Frankenstein exemplifies many of the values associated with Romanticism, an artistic movement that began in Western Europe during the late 1700s through the mid-1800s. The characteristics of Romanticism include a focus on individual emotions, enthusiasm about the grandeur of the natural world, and a celebration of creativity and the figure of the artist. Mary Shelley’s life intersected with some of the most famous writers and thinkers of the Romantic period. She was the daughter of Mary Wollstonecraft, a writer and intellectual who advocated for gender equality, and William Godwin, a political philosopher and novelist who was fascinated by questions of justice, rights, and social inequality. When she was just sixteen years old, Mary Shelley fell in love with the poet Percy Bysshe Shelley, who was passionate about writing bold and innovative literature that reflected his somewhat radical ideals of creativity, freedom, and equality. As a result of her family connections and relationship with Percy Shelley, Mary developed friendships with other famous Romantic writers, notably the poet Lord Byron.

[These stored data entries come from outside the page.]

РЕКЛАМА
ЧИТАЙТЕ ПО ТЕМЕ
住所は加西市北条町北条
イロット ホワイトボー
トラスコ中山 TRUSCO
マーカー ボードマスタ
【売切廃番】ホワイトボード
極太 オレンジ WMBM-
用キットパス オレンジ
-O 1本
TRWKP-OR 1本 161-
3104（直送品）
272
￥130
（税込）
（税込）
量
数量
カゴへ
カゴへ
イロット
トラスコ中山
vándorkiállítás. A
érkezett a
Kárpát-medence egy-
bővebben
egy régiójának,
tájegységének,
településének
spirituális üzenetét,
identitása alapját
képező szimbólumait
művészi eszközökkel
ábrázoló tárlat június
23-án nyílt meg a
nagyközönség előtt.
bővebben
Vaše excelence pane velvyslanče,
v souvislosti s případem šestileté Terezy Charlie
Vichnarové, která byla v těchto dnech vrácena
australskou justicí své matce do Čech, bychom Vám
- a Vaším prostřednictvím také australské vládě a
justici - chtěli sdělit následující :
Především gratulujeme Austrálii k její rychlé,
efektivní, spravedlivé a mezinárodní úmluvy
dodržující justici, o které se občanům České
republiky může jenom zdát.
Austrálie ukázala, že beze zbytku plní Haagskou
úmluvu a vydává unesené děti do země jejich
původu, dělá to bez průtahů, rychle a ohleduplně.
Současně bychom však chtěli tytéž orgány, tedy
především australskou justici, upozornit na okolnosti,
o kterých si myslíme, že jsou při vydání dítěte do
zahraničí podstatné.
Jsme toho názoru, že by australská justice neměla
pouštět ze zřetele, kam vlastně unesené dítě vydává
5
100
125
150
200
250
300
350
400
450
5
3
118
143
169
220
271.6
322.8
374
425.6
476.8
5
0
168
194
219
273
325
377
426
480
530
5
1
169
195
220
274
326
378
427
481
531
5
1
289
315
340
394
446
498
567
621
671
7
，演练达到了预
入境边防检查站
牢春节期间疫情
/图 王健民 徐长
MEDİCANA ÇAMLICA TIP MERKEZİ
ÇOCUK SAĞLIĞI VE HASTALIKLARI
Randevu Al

The context of Romanticism influenced both the origin and content of Frankenstein. In the summer of 1816, Mary and Percy Shelley were travelling in Europe and spent time visiting Byron at his house in Switzerland. According to Mary Shelley’s introduction to the 1831 edition of the novel, the three writers devised a game to see who could invent the most terrifying ghost story. The author writes that that night she had a shocking dream about an inventor assembling a monster, and began writing the story that she would eventually expand into Frankenstein. Many of the trademarks of Romanticism are evident in the novel. Walton and Frankenstein are ambitious geniuses who are determined to live up to their destinies; while neither is an artist, both engage in works of ground-breaking creativity by pushing the limits of geography and science. The impact and beauty of the natural world, always significant to Romantic writers, play an important role in creating an appropriate setting for the novel’s dramatic events. The monster’s experience of coming into the world without any knowledge of social norms and behavioral expectations reflects Romanticism’s curiosity about how innate human nature is gradually shaped by society and culture.